*** Opening of Excerpted passage ***
47. Nonetheless we agree with the appellant that the finding that the appellant was in “no worse” position than “any other young man” in Albania was a perverse finding which the Judge was accordingly not entitled to make.
48. The Judge had before him expert medical evidence from a psychiatrist from July 2020. Although the Judge did not accept that the appellant had proved that he had got worse since that report was written, he appears to have accepted that the position set out in the report reflected the position at the time of the hearing.
49. As the Judge recorded, that report considered that the appellant’s removal to Albania would be highly detrimental to the appellant’s mental health, there was the risk of the emergence of a significantly increased risk of suicide or serious self-injury in the appellant were he to be removed to Albania and that the appellant’s coping mechanisms are limited.
*** Close of Excerpted passage ***
*** Opening of Data under study ***
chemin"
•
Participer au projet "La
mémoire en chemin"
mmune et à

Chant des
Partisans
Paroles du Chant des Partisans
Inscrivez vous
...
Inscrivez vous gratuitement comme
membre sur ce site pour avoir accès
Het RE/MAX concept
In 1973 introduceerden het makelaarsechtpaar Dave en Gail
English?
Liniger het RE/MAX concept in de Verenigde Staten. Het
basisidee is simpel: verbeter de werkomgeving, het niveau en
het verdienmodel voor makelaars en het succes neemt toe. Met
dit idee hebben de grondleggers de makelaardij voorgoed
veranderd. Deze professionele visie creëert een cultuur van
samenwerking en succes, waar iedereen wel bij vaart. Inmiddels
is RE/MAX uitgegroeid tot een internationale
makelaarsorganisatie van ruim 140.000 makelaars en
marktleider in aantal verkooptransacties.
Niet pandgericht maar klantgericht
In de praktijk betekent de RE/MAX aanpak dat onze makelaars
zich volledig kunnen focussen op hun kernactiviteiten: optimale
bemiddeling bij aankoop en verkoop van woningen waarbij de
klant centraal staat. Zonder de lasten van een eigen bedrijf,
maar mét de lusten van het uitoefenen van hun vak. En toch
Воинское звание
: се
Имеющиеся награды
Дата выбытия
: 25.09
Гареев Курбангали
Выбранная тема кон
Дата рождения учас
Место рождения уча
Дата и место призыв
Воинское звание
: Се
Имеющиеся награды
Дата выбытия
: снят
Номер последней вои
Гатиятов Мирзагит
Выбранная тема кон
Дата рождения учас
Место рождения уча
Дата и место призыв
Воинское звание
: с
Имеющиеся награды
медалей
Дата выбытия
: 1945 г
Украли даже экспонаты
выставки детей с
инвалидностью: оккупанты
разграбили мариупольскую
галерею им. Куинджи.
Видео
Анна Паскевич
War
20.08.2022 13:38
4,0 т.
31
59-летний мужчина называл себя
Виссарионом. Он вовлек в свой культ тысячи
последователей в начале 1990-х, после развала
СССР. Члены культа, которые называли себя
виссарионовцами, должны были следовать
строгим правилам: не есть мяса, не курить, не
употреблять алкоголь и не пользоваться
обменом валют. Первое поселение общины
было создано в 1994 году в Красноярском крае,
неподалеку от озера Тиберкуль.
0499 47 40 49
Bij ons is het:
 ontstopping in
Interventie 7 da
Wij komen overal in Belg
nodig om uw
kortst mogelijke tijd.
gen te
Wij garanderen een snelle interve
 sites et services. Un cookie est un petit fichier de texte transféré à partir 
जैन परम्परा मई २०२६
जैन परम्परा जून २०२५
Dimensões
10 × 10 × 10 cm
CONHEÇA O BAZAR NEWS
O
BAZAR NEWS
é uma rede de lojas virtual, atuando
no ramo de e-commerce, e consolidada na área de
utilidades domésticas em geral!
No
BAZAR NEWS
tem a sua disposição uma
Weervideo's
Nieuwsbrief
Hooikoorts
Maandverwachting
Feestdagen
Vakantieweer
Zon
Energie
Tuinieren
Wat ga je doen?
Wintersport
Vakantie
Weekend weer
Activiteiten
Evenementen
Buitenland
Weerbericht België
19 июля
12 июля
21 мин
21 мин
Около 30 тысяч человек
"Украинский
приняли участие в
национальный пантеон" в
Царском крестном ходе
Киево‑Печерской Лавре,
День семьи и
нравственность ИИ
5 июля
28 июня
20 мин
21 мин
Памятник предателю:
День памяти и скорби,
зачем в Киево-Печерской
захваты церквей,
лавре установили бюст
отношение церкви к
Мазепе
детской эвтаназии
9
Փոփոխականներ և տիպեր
*** Close of Data under study ***
◆ What the task asks
List every conclusion that paragraph 49 of the excerpted passage attributes to the psychiatrist's report.

◆ Response box
- The appellant's removal to Albania would be highly detrimental to his mental health.
- There was the risk of the emergence of a significantly increased risk of suicide or serious self-injury in the appellant were he to be removed to Albania.
- The appellant's coping mechanisms are limited.